Artist Spotlight: Lucy Jade Sylvester
Lucy's love of the British countryside started as a child, her pockets often filled with seed heads and feathers. Her love of the natural world and collecting has continued, her woodland finds are now displayed in her Oxfordshire studio, hanging from the walls and stored in old science jars.
Lucy believes you cannot compete with the beauty of nature, its perfect lines and textures, so uses it as directly as possible. Taking moulds from her delicate finds, she casts into the cavity they leave, allowing her to create exact replicas of life in solid silver and gold that retain the finest details.

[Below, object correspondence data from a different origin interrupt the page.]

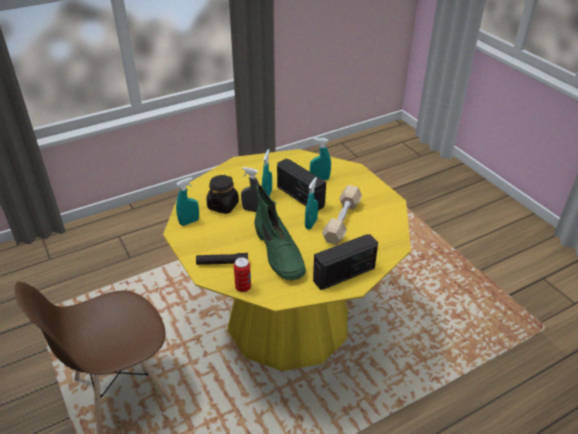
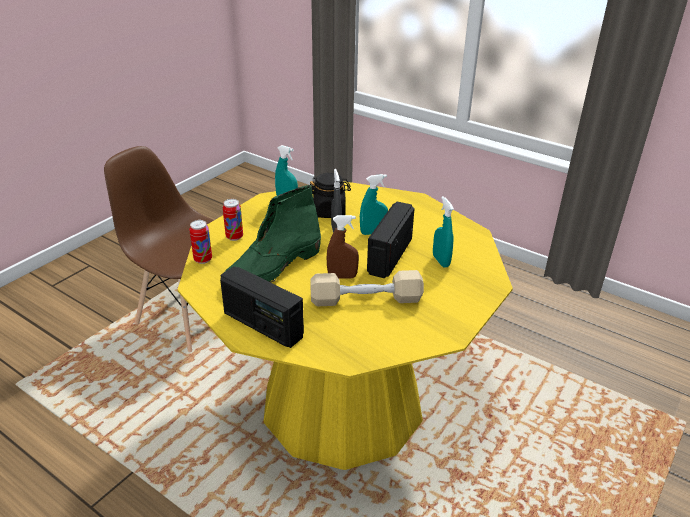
camera: 65 degrees right, 5 degrees down
black flashlight [196,253,248,265] -> can [223,199,243,241]
turquoise spray bottle [305,177,318,229] -> brown spray bottle [327,215,359,279]

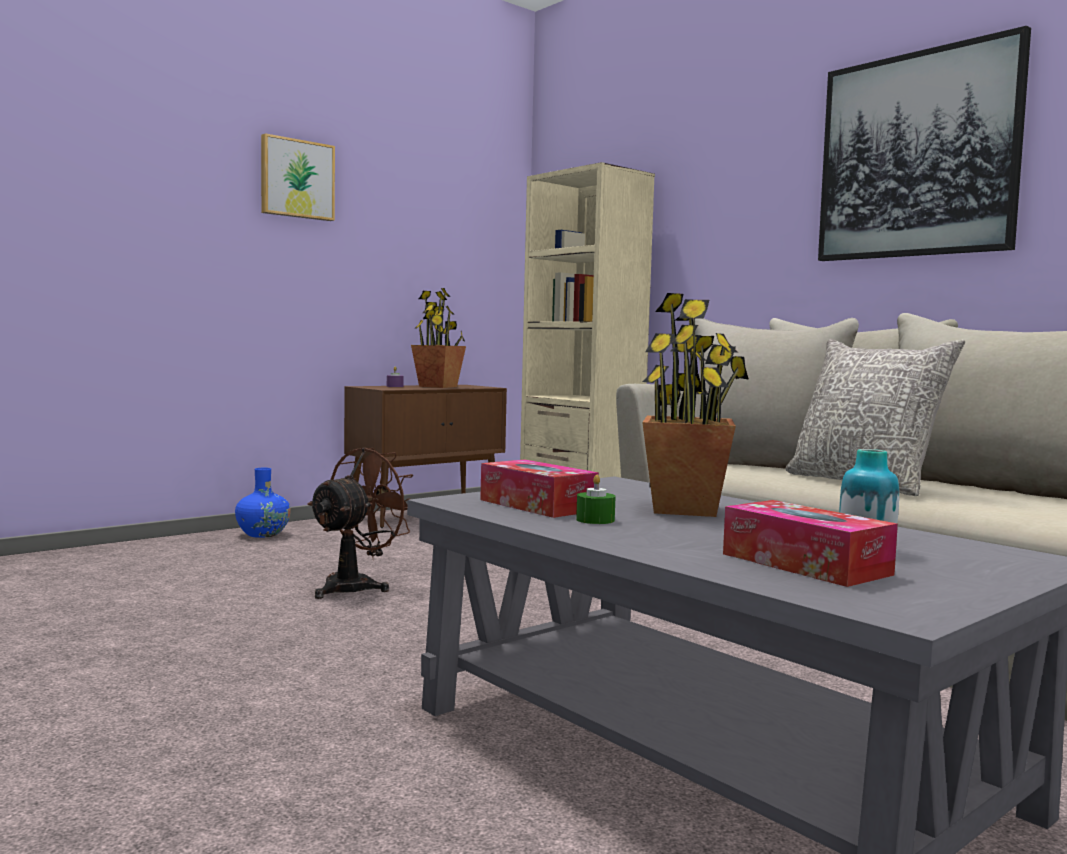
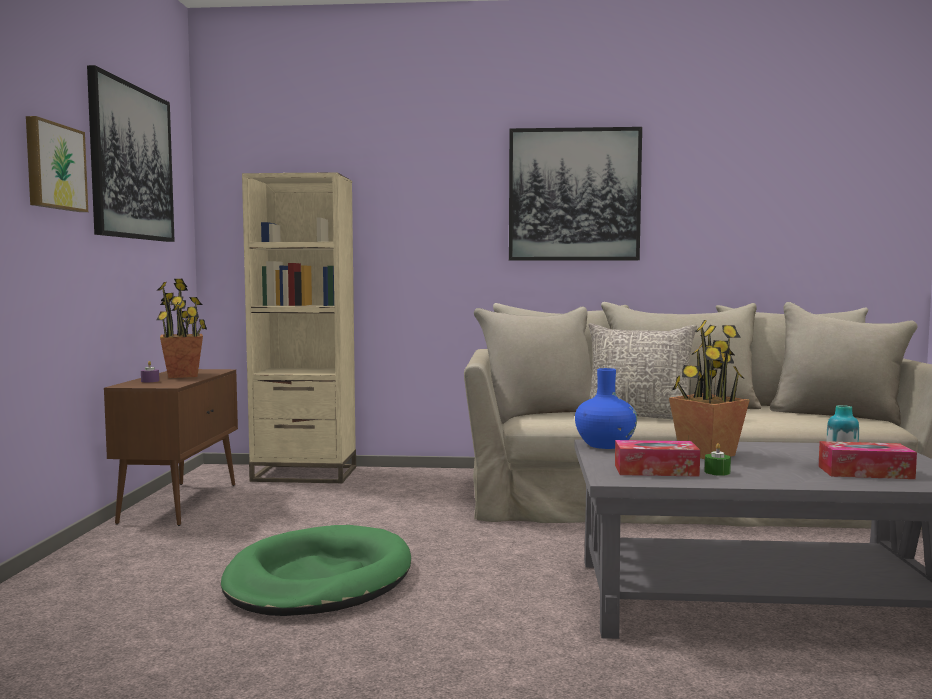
camera: 45 degrees left, 0 degrees up
blue vase [235,468,291,538] -> blue vase moved to [575,368,637,449]
brown fan [307,448,413,599] -> green dog bed [221,525,411,616]
none -> picture [87,65,175,242]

"These natural forms with beautiful textures would decay into the ground and be gone forever, with direct casting from them I've created something that will now be here forever, to be worn for a life time."

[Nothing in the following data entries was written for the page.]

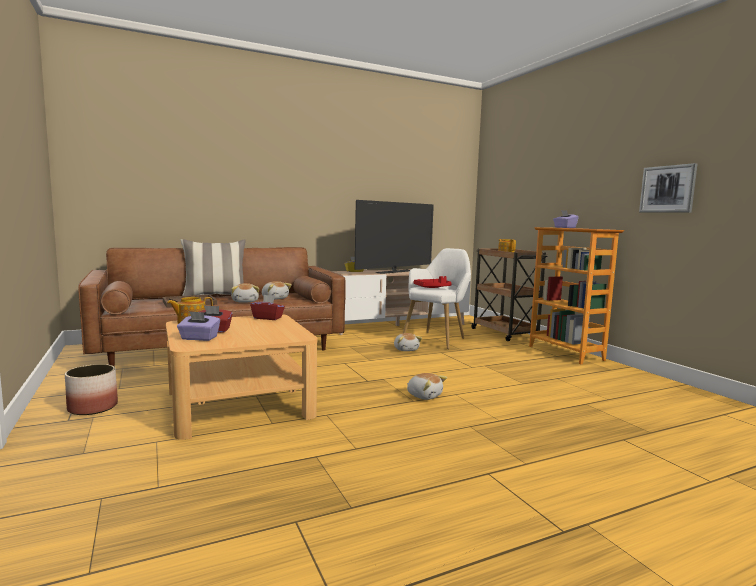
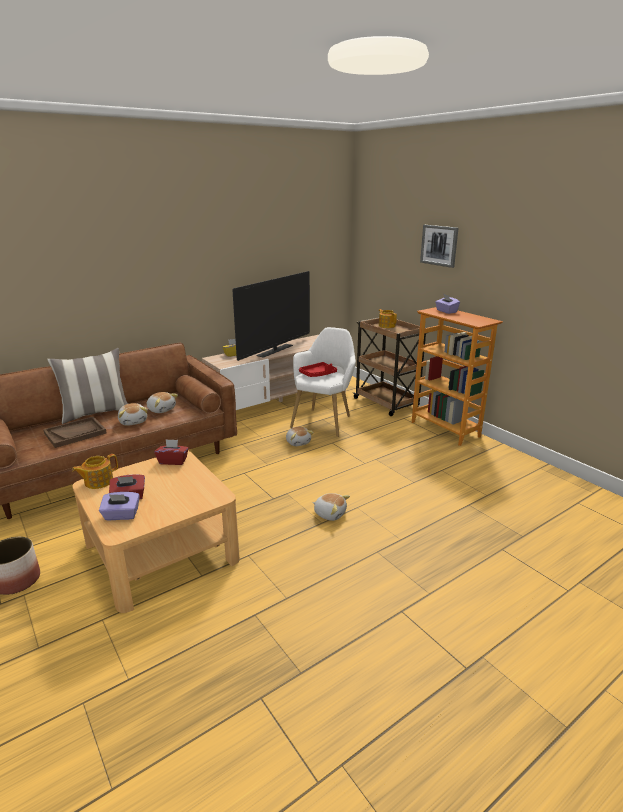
camera: 10 degrees left, 15 degrees up
picture [639,163,698,213] -> picture moved to [420,225,458,268]

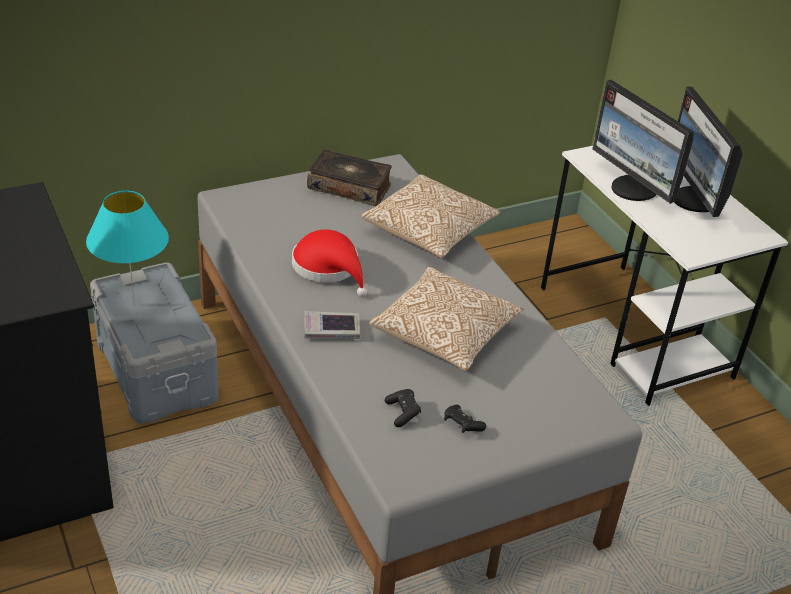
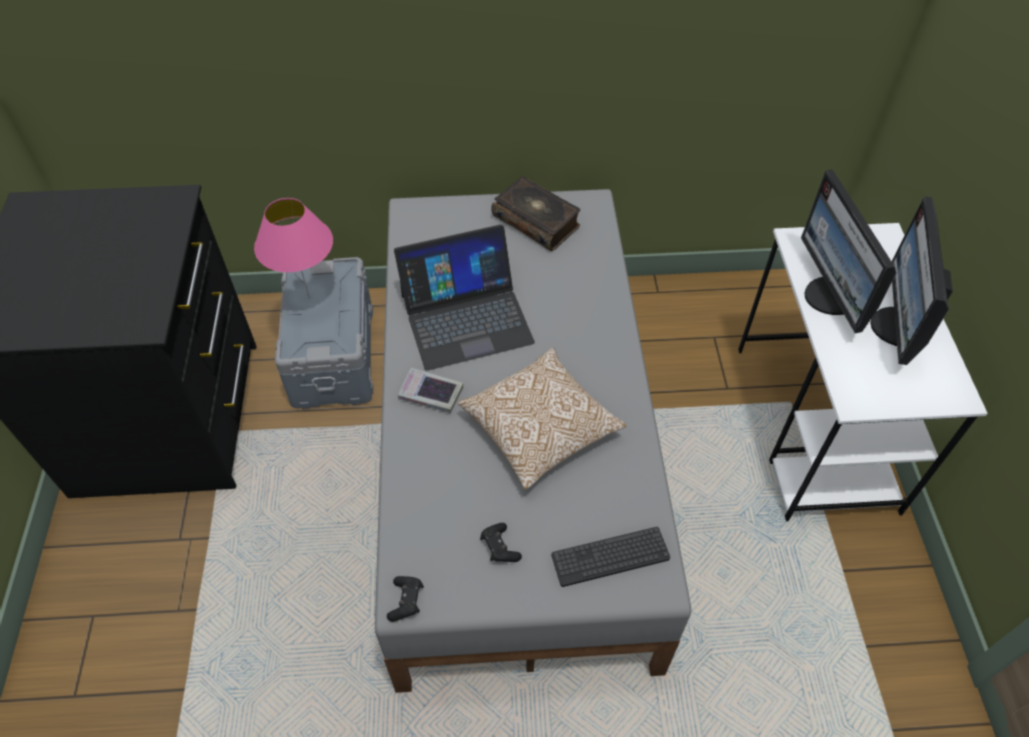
camera: 25 degrees right, 15 degrees up
turquoise table lamp [86,191,169,305] -> pink table lamp [254,198,333,298]
red hat [292,230,367,297] -> laptop [394,225,535,371]
pillow [361,174,500,258] -> none
black game controller [385,389,421,427] -> black game controller moved to [387,576,424,622]
none -> keyboard [552,527,670,587]

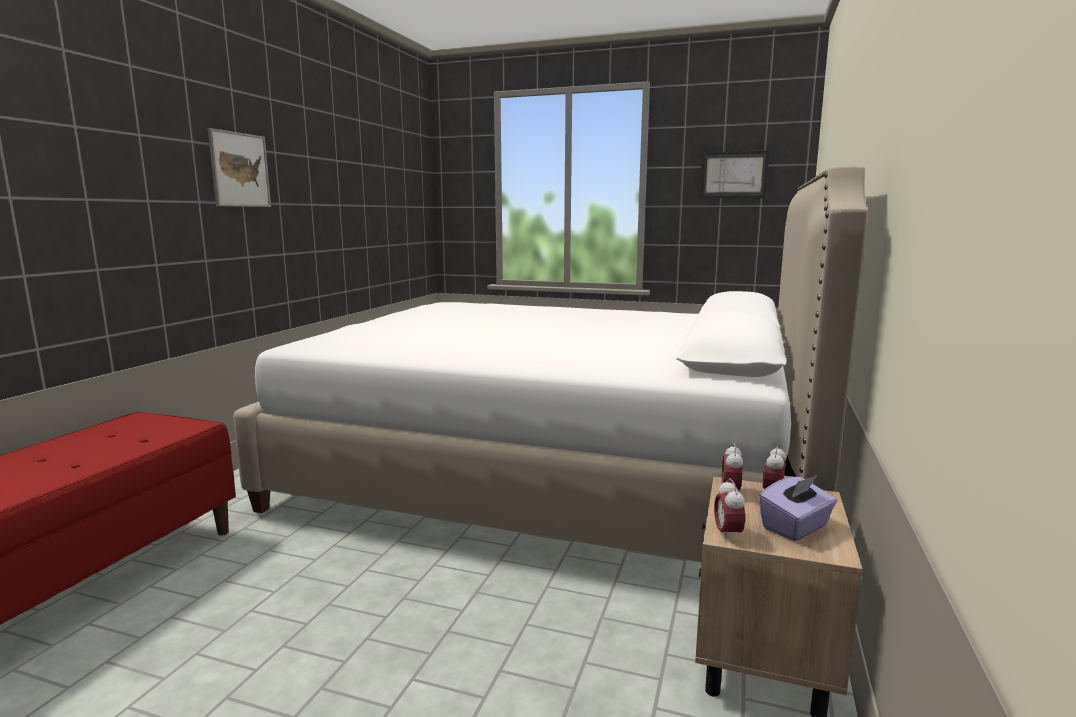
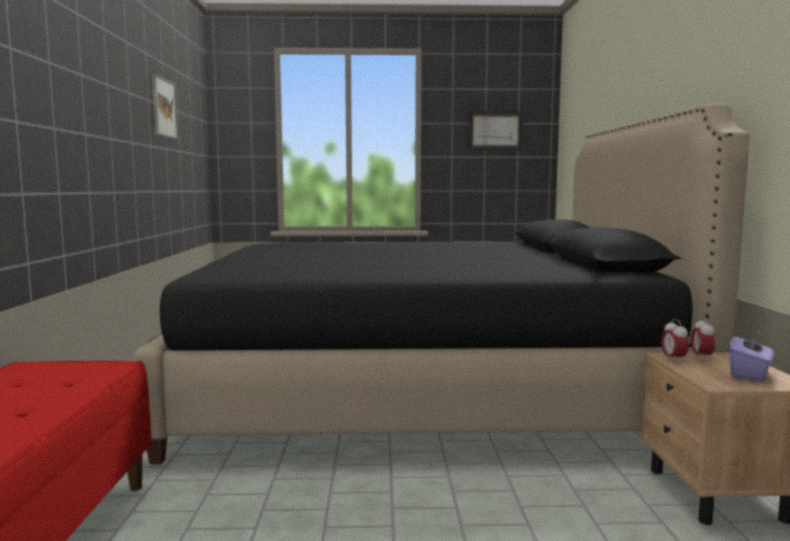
camera: 20 degrees left, 5 degrees down
picture [208,128,271,207] -> picture moved to [152,74,178,139]
white bed [233,166,868,562] -> black bed [134,104,750,464]
alarm clock [714,478,745,542] -> none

Lucy's newest work concentrates on engagement rings and wedding bands, simple lines from cow parsley stems, rye grass, lichen, leaves, twigs and seed heads wrap around to create rings, the fragile veins and stems clearly visible as the designs overlap to create a collection of fine botanical wedding jewellery, all cast from British countryside plants with a scattering of diamonds.
The Great British stag beetle, bees and hawk moths have all been given a new life in solid silver and gold by the nature loving jeweller, her Hawk moth ring was chosen by costume designer Michele Clapton to be worn by Sansa Stark in the hit medieval TV series Game of Thrones.
Since completing her MA at The School of Jewellery in Birmingham, Lucy has exhibited her work around the world, been published in many books and magazines, and most recently exhibited at London's prestigious Chelsea Flower Show.
"My work is evolving all the time, as the seasons change, the inspiration is new once more."